Verzameld werk. Deel 1
(1958)–P.N. van Eyck– Auteursrechtelijk beschermd
[pagina 332]
| |
[Met zoveel drift van de aarde weg te stormen,] (aant.)
MET zoveel drift van de aarde weg te stormen,
En dan, niets méer dan slechts dat smartelijk lied
Uit smadelijk leed en bitterheid te vormen,
Waarom, mijn ziel, waarom berust gij niet?
Droom niet de vrede die gij zoekt daarbuiten,
Schreiend als gij terugvalt op uw zelf,
Kunt gij dan nóg die blinde drang niet stuiten,
Die zich te bloeden stoot aan 't laag gewelf?
Wat nut u al dat wemelend geflonker
Als 't niet de bloem is van wat ín u groeit?
Delf dan geduldig, kernwaarts door uw donker,
Naar 't vuur dat in uw diepste gronden gloeit.
Gij zult die gloed die leven geeft niet vinden
Zonder veel arbeids, - arbeid zonder klacht,
En als gij moe zijt troosten u de winden,
En meer dan al vertroostend wordt de nacht.
Want in de wind troost die gij dán kunt dragen:
De aandrang van de adem der oneindigheid,
En in de nacht, droom van een eeuwig dagen,
Ontglanst uw hoop aan 't donker van de tijd.
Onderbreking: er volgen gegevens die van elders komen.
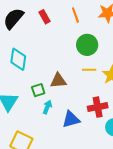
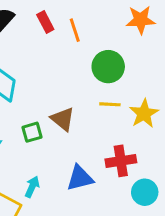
orange line: (75, 15) -> (75, 30), moved
brown triangle: (58, 81) -> (63, 119), turned 42
cyan arrow: (47, 107) -> (32, 187), moved

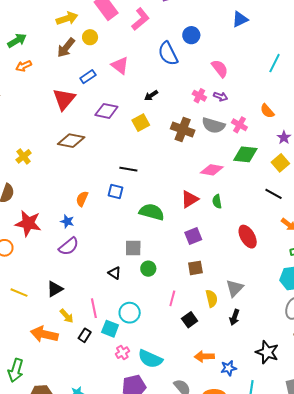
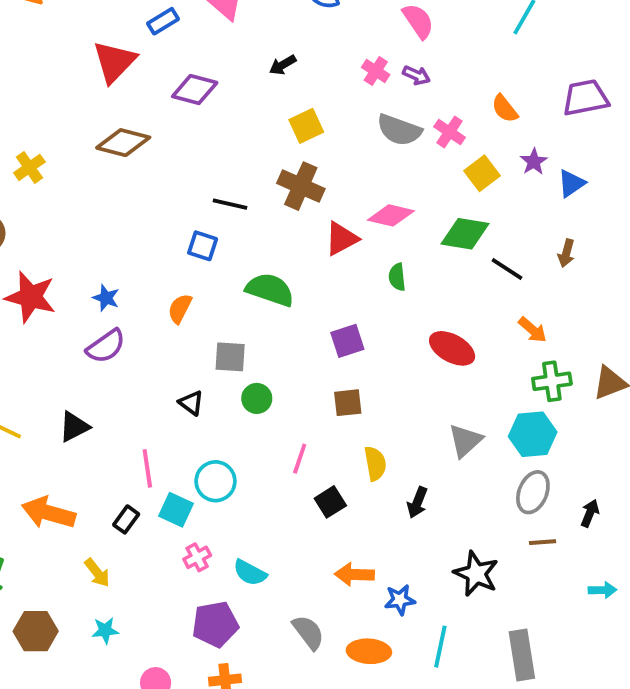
yellow square: (141, 123) -> (306, 126), moved
brown cross: (183, 129) -> (301, 186), moved
green diamond: (245, 154) -> (465, 234), moved
yellow square: (280, 163) -> (482, 173), moved
orange semicircle: (82, 199) -> (180, 309), moved
red triangle: (190, 199) -> (341, 239), moved
red ellipse: (248, 237) -> (452, 348), turned -35
gray triangle: (235, 288) -> (465, 441), moved
yellow arrow: (67, 316) -> (97, 573), moved
cyan semicircle: (150, 359) -> (250, 573), size x0.7

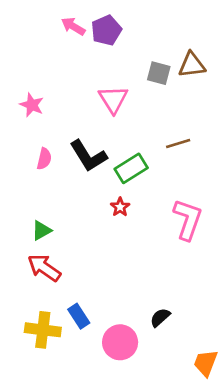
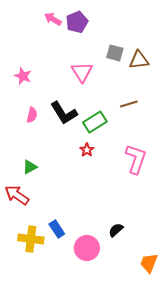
brown triangle: (192, 65) -> (139, 60), moved
red arrow: (44, 268) -> (17, 195), moved

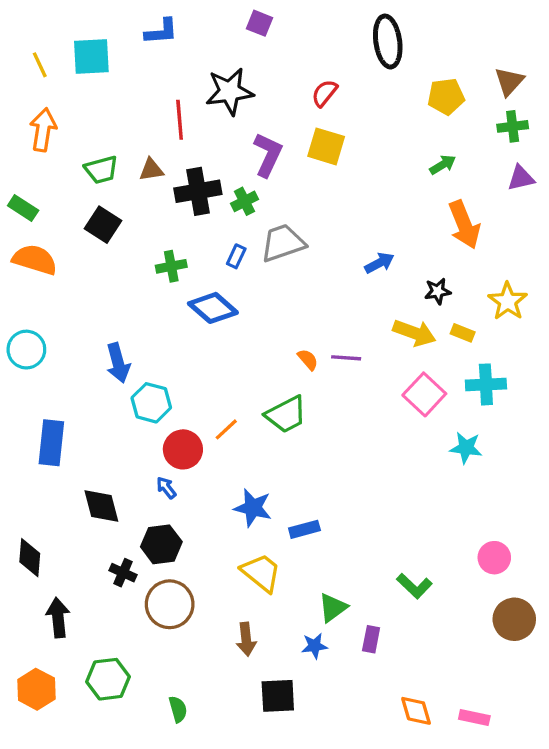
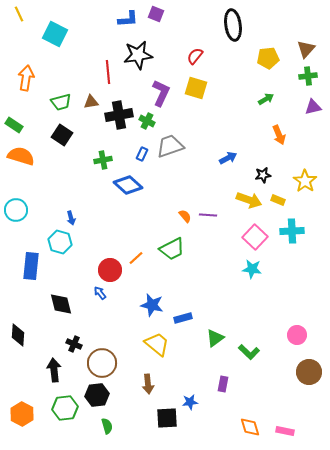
blue L-shape: (161, 32) -> (128, 19), moved
cyan square: (91, 56) -> (55, 34), turned 30
yellow line: (40, 65) -> (19, 14), moved
green cross: (245, 201) -> (147, 121), turned -35
orange arrow: (464, 225) -> (279, 135), size x0.7
blue arrow: (118, 363) -> (71, 218), size x0.6
cyan hexagon: (151, 403) -> (60, 242), moved
cyan star: (466, 448) -> (252, 269), moved
black hexagon: (161, 544) -> (97, 395), moved
green triangle: (333, 608) -> (215, 338), moved
black arrow: (58, 618) -> (54, 370), moved
blue star: (314, 646) -> (190, 402), moved

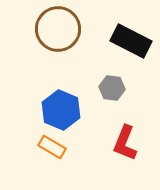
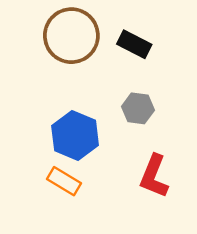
black rectangle: (131, 41) -> (134, 44), moved, size x0.7

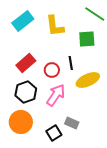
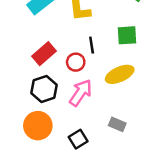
green square: (87, 39) -> (127, 35), moved
black line: (71, 63) -> (92, 45), moved
gray rectangle: (72, 123) -> (117, 124), moved

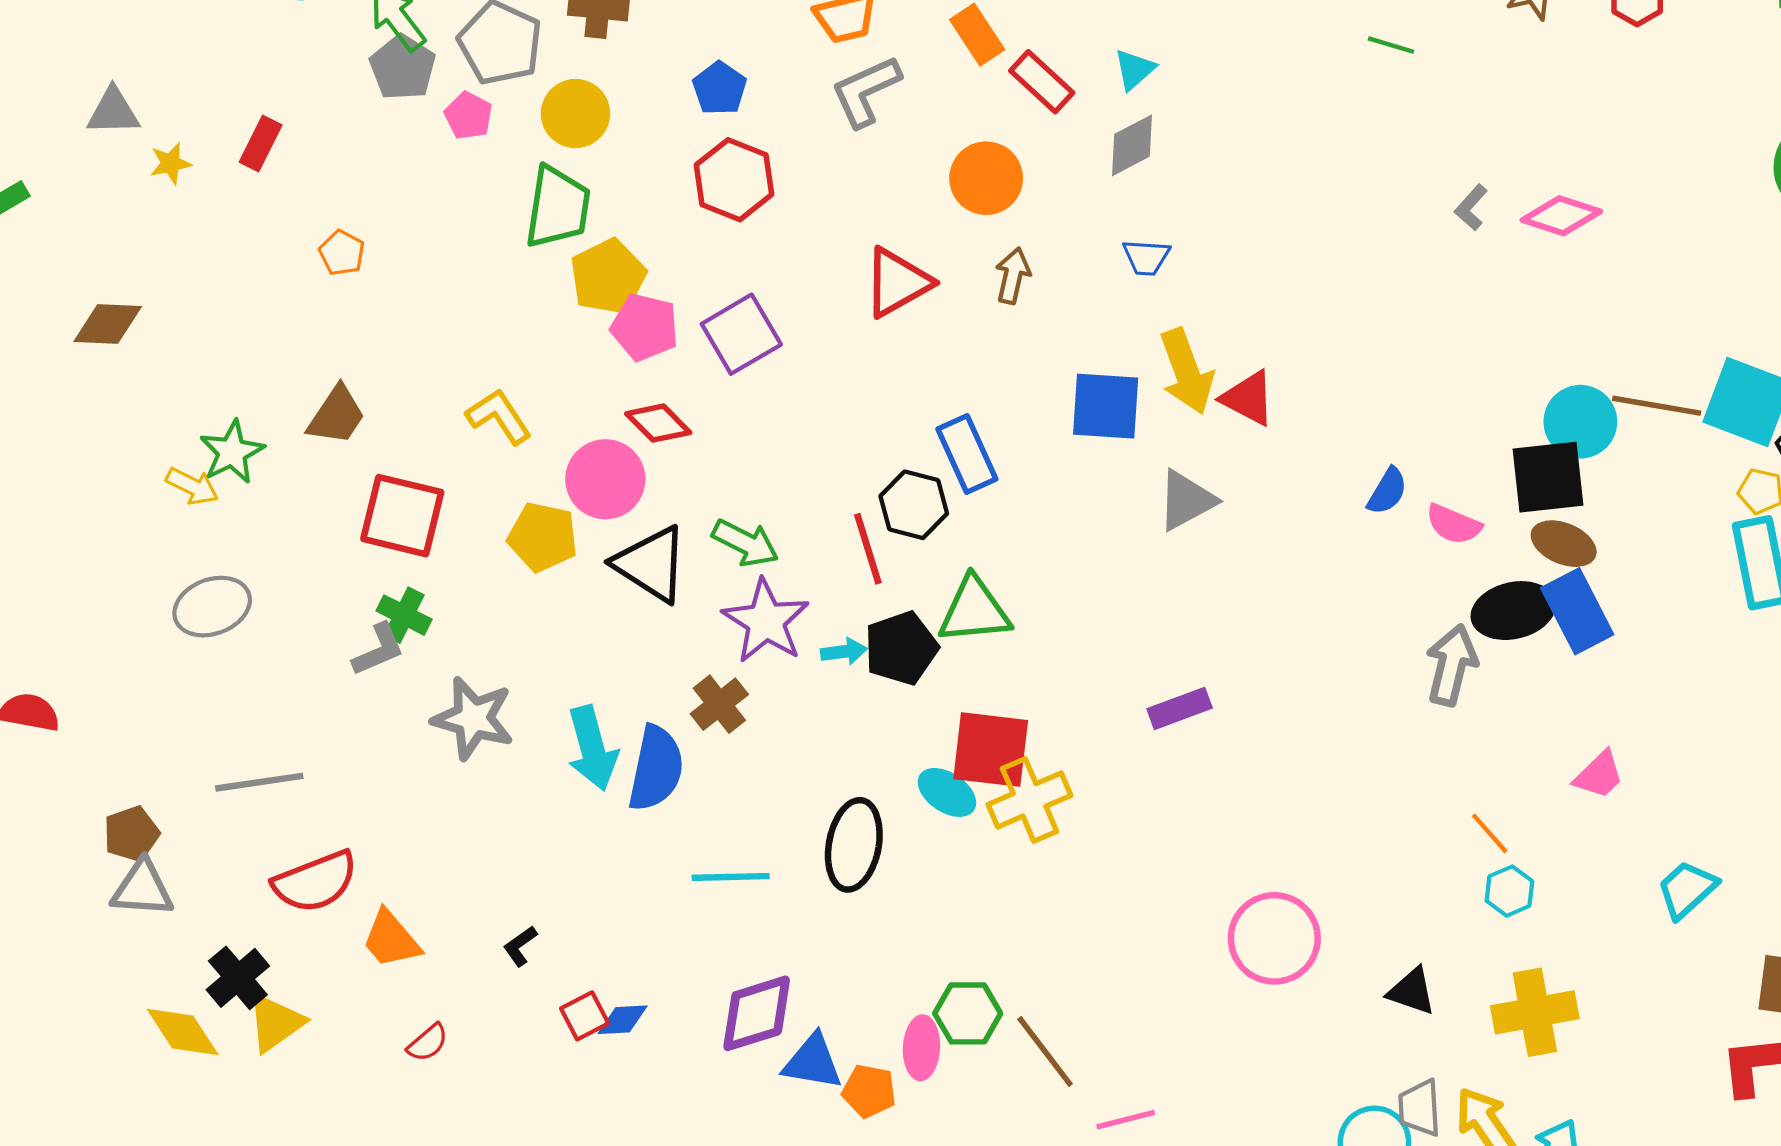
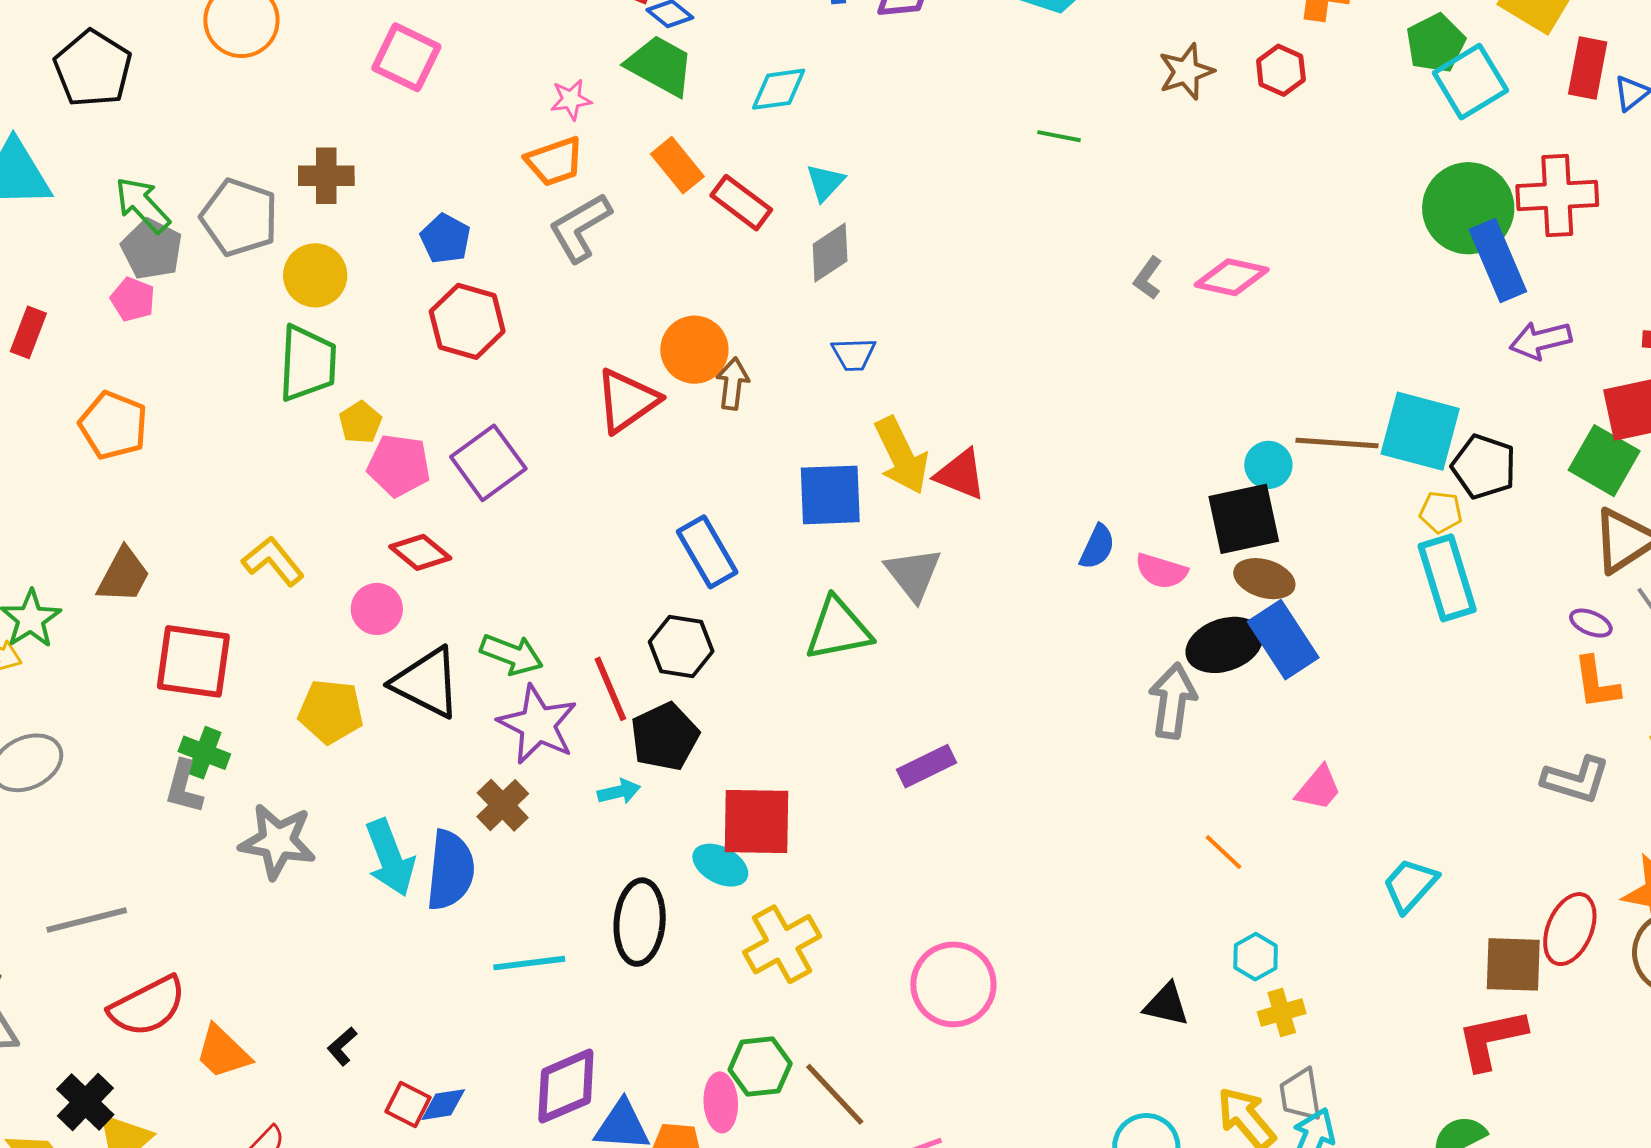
pink pentagon: (468, 116) -> (133, 299), moved
orange circle: (986, 178) -> (694, 350), moved
orange pentagon: (342, 253) -> (113, 425), size x1.6
yellow pentagon: (608, 277) -> (360, 422), size x0.6
cyan circle: (1580, 422) -> (1268, 465), size x0.7
pink circle: (605, 479) -> (377, 609), size x0.7
gray triangle: (1186, 500) -> (913, 574), turned -34
black hexagon: (914, 505) -> (681, 646), moved
yellow pentagon: (543, 537) -> (331, 711), moved
red line: (868, 549) -> (610, 689), moved
green triangle: (974, 611) -> (838, 629), moved
gray L-shape: (378, 650) -> (184, 787), turned 134
cyan arrow: (844, 652) -> (619, 792), moved
yellow cross: (1030, 800) -> (782, 944), moved
cyan hexagon: (1509, 891) -> (1256, 957), moved
pink circle: (1274, 938) -> (953, 984), moved
yellow cross: (1535, 1012) -> (1282, 1013), size x0.6
red square: (585, 1016) -> (408, 1105), turned -30
gray trapezoid: (1420, 1108) -> (1300, 1095), moved

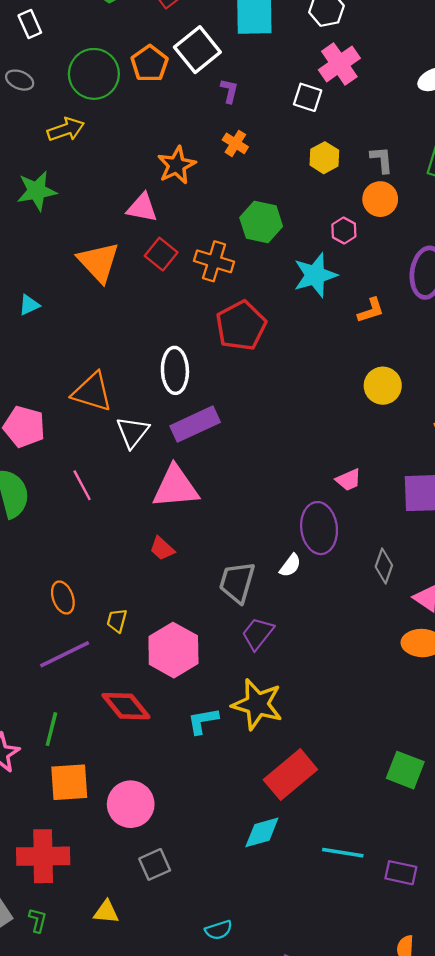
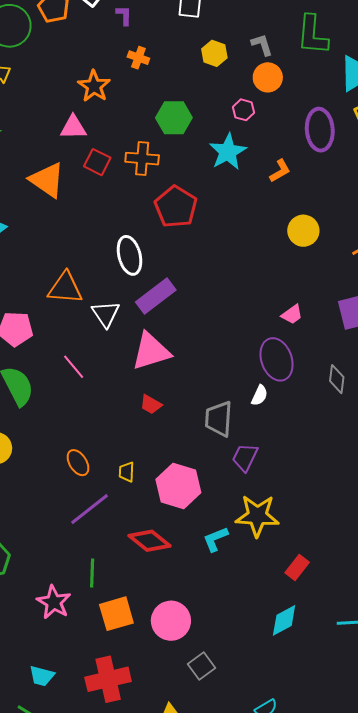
red rectangle: (290, 775) -> (297, 568), size x0.6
En eenmaal, tot het grote vuur genaderd,
Zijt gij vervuld. Mijn ziel, zie dan omhoog,
Dan vindt ge uw rijkdom in dat licht vergaderd,
Dat nu, zo klaagt ge, uw arm gebed bedroog.
Als dan de wereld, uit uw gloed herboren,
Uw eigen vuur met vreugde en schoonheid voedt,
Zal 't diepst van 't leven zelf u toebehoren
In de ene Liefde die 't Heelal doorvloedt.